En tête des pays consommateurs de poissons dans zone Cemac, le Gabon est encore loin de pouvoir satisfaire ses besoins nationaux en produits halieutiques. 15,5 milliards FCFA sont décaissés chaque année en importations de produits de mer. Une situation qui pousse les aquaculteurs à chercher les moyens pour produire davantage.

Ils peuvent pour cela compter sur l’appui de l'Organisation des Nations unies pour l’alimentation et l’agriculture (FAO) qui accompagne le Gabon dans le développement de l’aquaculture commerciale intensive en zone périurbaine. Un atelier national de renforcement des capacités des aquaculteurs a été organisé à cet effet.

Il était question de tester de nouveaux modes de production plus intensifs en zone périurbaine où se trouvent les marchés importants. En effet, ces zones qui font face à la contrainte foncière sont appelées à recourir à des systèmes de production hors sol tels que les bacs et les cages.

Et les aquaculteurs saluent la disposition des autorités gabonaises à vulgariser les systèmes pilotes de production intensive testés. Le gouvernement qui a fait savoir son souhait de voir les acteurs de la filière s’orienter vers l’aquaculture commerciale, notamment des jeunes entrepreneurs mettant en œuvre des modes de production couplant technologie et rentabilité.

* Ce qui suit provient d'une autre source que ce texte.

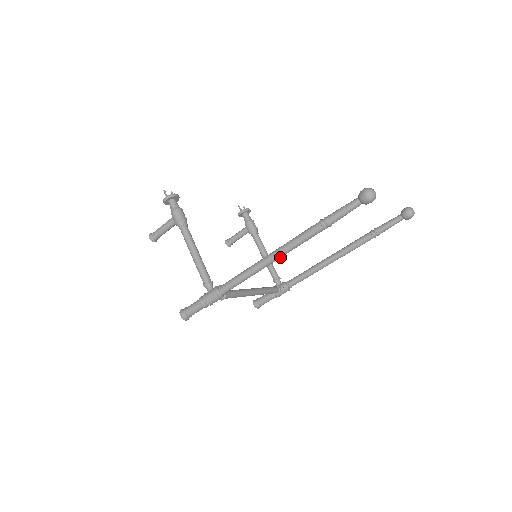
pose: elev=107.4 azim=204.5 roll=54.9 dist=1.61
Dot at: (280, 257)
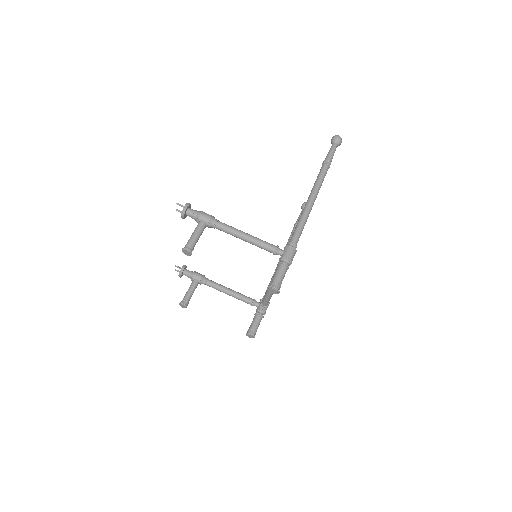
Dot at: (316, 197)
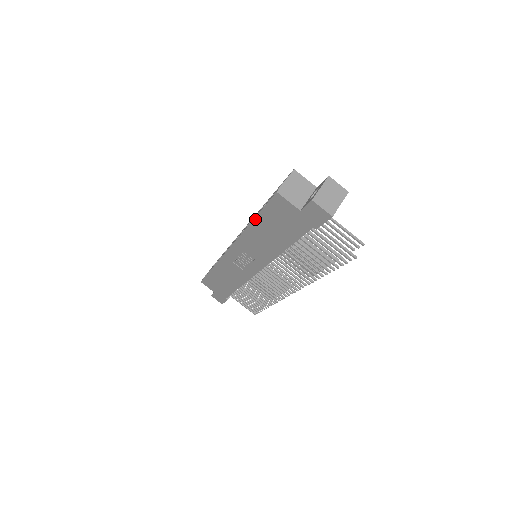
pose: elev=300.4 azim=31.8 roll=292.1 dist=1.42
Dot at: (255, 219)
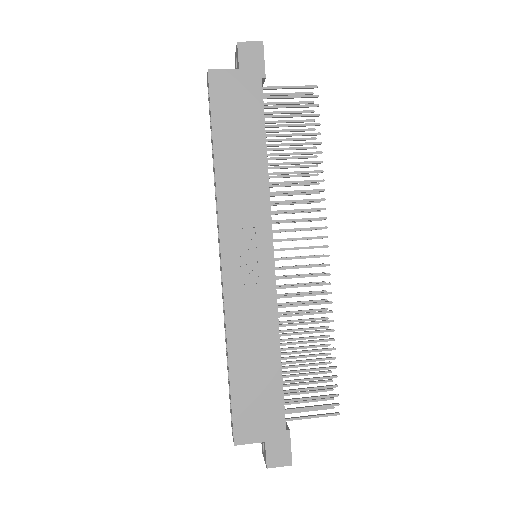
Dot at: (214, 143)
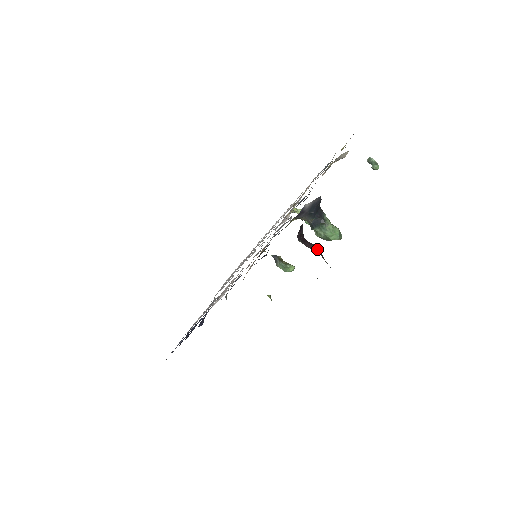
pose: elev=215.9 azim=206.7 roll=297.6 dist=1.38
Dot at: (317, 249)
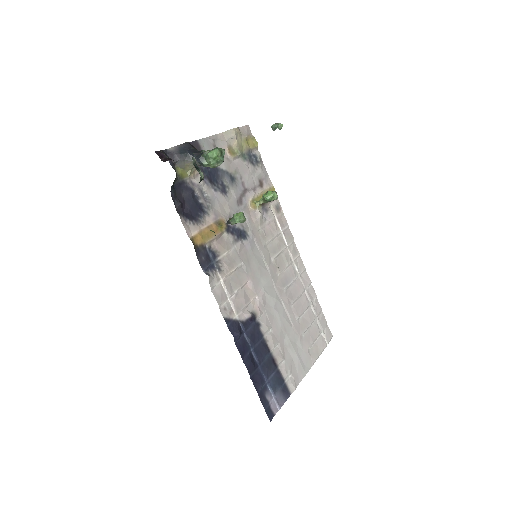
Dot at: occluded
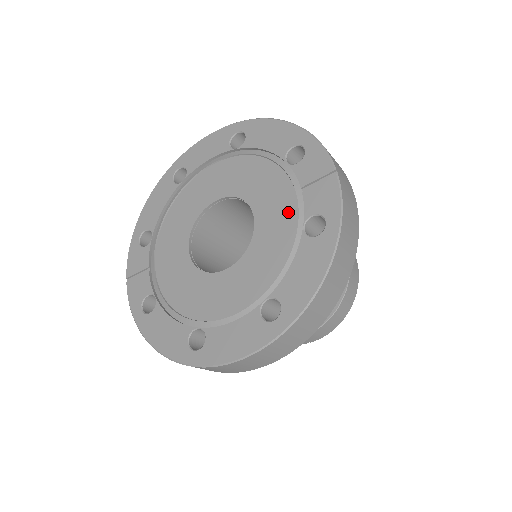
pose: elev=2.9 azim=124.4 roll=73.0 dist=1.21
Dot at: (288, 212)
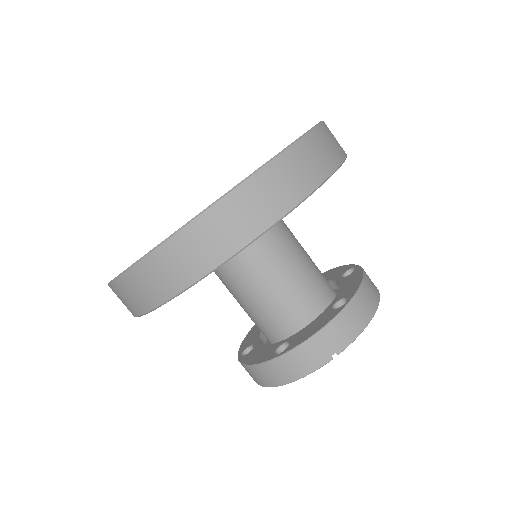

Les initiatives d’appui visent l’accroissement durable de la production halieutique gabonaise et à apporter une réponse aux objectifs de diversification de l’économie gabonaise et de sécurité alimentaire et nutritionnelle. Car, malgré les atouts naturels du Gabon, l’aquaculture reste peu développée dans le pays. Selon les données disponibles, les activités aquacoles sont axées sur la pisciculture avec l’élevage du tilapia comme espèce dominante. 

On dénombre seulement une centaine de fermes piscicoles dans le pays, pour la plupart de type extensif. Pourtant, le secteur aquacole est considéré comme l’un des secteurs ayant le potentiel de soutenir et d’optimiser la diversification de l’économie gabonaise et de réduire ainsi l’importation du poisson surgelé.